Maximizing the Quality of Patient Care
For some patients, urgent care facilities are a great resource. “The benefit of urgent care is that it lends itself to ear, nose and throat problems such as ear infections or sinus problems,” said Subinoy Das, MD, director of the Ohio Statue University Sinus and Allergy Center in Columbus. “The more rapidly you see someone, the less likely it is that aggressive care will be needed.”
Explore This IssueJanuary 2013
As with any service model, quality can range based on the provider. “Some urgent care physicians, or physician’s assistants, are fairly accurate with their diagnoses, and some are not; it depends on how well trained they are,” said G. Paul Doxey, MD, an otolaryngologist in private practice based in St. George, Utah. “It’s not all negative. Some are trained fairly well.”

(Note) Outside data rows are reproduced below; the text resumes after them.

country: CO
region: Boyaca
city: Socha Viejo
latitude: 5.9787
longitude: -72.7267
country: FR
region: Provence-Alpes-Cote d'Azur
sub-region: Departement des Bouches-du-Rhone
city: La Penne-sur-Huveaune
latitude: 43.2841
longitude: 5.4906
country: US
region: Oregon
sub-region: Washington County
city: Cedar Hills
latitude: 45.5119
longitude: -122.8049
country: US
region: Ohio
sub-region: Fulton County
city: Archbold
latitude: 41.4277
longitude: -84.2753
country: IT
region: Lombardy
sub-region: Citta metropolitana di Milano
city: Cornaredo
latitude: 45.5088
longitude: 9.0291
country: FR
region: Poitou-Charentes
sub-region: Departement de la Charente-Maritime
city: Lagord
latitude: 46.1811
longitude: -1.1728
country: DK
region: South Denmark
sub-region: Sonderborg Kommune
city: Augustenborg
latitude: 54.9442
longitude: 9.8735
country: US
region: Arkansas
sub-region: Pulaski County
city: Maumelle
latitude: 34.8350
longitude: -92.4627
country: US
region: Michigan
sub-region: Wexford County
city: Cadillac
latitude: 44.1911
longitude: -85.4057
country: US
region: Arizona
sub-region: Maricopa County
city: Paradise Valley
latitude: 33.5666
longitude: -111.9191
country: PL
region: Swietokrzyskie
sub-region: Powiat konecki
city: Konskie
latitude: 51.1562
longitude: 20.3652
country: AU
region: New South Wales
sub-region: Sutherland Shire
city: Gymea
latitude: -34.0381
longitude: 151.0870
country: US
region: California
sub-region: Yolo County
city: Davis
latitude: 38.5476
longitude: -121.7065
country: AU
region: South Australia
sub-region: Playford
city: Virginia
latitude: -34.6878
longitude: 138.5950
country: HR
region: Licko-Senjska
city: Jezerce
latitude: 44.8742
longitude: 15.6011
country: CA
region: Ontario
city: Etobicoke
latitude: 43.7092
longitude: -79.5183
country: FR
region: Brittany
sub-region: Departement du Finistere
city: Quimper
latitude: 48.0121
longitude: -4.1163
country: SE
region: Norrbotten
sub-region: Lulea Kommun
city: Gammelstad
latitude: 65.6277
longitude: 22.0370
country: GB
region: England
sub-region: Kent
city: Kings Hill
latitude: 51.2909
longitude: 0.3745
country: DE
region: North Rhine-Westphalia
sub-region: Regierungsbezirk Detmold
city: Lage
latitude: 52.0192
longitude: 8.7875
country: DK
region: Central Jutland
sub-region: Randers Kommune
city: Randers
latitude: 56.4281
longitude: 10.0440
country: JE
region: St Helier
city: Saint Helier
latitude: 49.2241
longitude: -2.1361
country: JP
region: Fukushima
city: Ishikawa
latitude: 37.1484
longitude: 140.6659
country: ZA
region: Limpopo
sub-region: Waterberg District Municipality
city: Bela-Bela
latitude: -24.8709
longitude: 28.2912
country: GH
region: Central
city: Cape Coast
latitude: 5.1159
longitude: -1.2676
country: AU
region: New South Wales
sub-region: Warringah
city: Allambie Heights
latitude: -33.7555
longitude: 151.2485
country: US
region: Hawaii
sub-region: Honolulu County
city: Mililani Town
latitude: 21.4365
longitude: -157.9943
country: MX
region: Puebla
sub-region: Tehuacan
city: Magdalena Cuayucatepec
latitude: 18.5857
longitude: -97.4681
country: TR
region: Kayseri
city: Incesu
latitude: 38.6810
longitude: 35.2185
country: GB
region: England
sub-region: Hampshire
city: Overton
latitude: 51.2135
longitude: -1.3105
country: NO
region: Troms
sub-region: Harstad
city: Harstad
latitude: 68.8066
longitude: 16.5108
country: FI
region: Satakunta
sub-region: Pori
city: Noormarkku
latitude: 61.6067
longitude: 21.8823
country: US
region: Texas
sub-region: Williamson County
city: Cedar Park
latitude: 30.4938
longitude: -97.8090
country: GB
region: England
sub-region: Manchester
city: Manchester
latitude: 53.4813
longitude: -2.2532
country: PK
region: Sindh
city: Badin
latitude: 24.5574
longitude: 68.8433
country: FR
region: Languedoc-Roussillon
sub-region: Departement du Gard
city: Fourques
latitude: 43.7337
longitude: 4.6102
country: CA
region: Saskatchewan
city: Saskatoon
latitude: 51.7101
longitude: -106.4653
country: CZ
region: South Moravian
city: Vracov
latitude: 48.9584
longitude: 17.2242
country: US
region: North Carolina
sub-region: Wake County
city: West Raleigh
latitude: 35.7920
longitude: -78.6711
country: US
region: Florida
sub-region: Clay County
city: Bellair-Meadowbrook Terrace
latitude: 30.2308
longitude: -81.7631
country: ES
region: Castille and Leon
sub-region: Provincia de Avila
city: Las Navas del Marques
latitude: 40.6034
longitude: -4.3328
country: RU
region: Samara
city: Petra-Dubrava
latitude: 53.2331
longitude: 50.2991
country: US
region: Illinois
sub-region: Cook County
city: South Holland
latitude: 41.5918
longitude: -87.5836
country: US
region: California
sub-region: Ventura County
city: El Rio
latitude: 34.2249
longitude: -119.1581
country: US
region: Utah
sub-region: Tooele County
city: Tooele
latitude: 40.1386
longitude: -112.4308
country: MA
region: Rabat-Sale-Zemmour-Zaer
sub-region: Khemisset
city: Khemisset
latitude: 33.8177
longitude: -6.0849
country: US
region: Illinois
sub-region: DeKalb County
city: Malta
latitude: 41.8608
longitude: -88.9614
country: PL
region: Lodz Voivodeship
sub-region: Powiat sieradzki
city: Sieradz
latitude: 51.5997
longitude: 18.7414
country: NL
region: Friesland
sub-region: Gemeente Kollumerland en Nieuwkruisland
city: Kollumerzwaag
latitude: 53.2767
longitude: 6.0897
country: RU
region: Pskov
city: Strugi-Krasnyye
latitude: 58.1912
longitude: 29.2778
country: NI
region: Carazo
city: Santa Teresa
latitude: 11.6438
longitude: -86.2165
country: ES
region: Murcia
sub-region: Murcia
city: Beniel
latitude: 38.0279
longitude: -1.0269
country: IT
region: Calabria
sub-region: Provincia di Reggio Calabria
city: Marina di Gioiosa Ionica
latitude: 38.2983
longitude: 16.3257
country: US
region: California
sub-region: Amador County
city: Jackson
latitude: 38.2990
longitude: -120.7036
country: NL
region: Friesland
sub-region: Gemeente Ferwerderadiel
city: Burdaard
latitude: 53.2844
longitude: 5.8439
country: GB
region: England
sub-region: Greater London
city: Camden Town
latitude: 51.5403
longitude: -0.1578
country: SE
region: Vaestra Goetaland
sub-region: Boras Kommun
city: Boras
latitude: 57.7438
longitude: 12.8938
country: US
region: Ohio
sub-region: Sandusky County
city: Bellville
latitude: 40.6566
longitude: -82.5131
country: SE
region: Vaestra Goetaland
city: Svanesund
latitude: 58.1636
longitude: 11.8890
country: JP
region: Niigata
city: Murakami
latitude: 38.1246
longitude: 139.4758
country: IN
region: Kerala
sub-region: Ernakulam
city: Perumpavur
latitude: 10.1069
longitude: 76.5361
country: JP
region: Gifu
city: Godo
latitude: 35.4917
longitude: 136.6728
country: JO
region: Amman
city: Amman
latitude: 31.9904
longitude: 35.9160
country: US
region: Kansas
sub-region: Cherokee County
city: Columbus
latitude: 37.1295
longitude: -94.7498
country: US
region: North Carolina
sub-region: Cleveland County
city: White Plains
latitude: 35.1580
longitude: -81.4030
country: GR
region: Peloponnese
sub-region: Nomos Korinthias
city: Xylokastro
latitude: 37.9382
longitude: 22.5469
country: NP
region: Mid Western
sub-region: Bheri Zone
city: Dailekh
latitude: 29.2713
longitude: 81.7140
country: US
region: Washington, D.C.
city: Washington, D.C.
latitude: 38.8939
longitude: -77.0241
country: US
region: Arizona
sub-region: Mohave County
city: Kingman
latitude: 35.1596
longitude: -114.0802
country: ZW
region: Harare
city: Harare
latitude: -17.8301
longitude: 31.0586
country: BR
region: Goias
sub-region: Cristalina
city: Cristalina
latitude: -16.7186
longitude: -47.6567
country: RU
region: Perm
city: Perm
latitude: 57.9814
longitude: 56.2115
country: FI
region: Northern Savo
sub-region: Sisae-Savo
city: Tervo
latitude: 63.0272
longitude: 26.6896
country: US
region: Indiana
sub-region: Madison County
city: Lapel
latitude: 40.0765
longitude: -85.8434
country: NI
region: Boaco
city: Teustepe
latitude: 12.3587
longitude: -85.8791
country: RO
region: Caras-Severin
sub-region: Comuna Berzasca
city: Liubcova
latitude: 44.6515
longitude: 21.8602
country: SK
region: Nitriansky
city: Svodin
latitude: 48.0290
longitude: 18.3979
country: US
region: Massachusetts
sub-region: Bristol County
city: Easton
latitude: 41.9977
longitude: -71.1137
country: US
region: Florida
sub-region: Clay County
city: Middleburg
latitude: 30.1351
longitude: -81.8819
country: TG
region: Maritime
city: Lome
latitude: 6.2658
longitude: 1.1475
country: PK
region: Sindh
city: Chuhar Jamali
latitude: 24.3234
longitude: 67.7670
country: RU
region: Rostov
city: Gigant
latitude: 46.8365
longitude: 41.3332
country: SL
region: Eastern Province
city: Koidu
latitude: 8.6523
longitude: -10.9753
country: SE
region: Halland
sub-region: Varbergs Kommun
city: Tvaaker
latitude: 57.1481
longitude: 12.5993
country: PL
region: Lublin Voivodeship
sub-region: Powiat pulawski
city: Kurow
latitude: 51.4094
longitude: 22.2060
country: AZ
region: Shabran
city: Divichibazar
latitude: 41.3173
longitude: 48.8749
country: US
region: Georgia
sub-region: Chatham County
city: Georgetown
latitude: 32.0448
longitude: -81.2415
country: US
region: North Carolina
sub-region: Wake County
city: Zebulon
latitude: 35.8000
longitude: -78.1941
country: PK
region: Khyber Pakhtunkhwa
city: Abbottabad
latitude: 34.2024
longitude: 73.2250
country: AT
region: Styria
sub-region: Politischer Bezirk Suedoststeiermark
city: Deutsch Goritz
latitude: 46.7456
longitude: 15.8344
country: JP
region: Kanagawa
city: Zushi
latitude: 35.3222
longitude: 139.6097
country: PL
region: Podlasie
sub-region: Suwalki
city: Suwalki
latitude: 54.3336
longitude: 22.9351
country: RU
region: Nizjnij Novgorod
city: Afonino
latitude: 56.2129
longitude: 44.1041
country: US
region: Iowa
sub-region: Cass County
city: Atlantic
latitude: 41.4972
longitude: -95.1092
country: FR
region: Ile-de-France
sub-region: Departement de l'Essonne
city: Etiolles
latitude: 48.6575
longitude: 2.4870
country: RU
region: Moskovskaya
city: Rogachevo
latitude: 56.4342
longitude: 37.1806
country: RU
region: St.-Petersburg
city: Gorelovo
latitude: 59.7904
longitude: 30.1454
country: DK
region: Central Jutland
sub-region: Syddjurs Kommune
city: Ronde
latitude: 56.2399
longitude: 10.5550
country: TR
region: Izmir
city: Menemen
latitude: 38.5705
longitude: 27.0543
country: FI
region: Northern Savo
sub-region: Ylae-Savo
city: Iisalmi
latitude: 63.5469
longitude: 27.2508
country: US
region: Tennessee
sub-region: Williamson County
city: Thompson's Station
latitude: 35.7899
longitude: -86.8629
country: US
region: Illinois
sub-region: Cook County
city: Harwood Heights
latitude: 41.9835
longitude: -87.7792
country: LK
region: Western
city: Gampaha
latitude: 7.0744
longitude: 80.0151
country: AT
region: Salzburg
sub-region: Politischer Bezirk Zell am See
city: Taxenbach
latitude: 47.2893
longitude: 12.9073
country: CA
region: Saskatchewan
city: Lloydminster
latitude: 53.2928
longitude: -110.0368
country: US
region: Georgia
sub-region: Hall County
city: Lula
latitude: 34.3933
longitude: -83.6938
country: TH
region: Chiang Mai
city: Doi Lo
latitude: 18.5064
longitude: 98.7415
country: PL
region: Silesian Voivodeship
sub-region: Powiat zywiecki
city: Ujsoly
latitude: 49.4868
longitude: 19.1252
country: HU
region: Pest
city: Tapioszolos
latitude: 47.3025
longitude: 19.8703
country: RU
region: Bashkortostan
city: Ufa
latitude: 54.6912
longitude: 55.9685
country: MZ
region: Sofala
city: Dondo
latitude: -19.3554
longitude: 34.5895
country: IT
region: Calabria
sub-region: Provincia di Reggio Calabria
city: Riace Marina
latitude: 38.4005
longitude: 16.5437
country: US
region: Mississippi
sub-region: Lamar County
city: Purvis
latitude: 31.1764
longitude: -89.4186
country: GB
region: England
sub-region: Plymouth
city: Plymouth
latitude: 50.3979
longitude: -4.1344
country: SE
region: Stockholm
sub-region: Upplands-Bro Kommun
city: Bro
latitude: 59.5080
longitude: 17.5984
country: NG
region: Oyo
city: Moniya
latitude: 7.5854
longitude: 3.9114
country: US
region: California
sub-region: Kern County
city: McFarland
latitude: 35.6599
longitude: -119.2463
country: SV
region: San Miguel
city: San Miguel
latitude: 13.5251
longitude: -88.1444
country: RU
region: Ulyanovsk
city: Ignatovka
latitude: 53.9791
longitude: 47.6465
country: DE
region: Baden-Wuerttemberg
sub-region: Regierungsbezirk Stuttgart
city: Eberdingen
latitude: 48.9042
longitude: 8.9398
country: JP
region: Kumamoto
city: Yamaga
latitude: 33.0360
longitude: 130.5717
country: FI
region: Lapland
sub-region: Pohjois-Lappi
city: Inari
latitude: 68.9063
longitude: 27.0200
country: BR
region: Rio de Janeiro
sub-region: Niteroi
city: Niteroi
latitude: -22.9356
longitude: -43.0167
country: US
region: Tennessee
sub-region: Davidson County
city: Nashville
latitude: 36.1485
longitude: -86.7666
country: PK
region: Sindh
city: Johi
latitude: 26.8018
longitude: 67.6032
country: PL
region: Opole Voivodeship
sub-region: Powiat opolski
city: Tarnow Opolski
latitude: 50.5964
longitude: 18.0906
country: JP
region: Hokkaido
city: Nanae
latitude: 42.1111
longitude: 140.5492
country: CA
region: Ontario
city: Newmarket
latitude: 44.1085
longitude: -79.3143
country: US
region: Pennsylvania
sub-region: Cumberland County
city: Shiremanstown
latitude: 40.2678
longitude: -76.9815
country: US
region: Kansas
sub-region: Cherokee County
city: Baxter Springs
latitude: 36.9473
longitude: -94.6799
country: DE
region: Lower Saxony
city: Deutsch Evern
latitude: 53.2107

The majority of urgent care centers, nearly 64 percent, are staffed with a mix of health care professionals: primary care physicians, nurse practitioners and physician assistants, according to the Urgent Care Association of America. In 65 percent of these facilities, at least one physician works on site the entire time the office is open.
Yet, some otolaryngologists worry about a lack of continuity when patients consistently choose an urgent care facility over a primary care physician or specialist. “I think [urgent care centers] contributed to ongoing fragmentation of care,” said Dr. Batra. “I think that’s true for any practice setting. I would be concerned if a doctor isn’t seeing a patient on a continued basis, because they might not know all the issues” involved with a patient’s background and history.
At many urgent care facilities, a nurse practitioner or a physician’s assistant is the front line of care, said Dr. Das. “They have to take care of so much of the body, and when caring [for] every kind of complaint, they might not catch the warning signs of a more severe problem.”
Most sinus problems are viral and resolve on their own, but approximately 10 to 15 percent are associated with a bacterial infection that can be accompanied by subtle signs that include facial swelling around the eye, forehead or cheek, or an intermittent fever. “If those signs are missed, that bacterial infection can become a life-threatening blood or brain infection,” he said.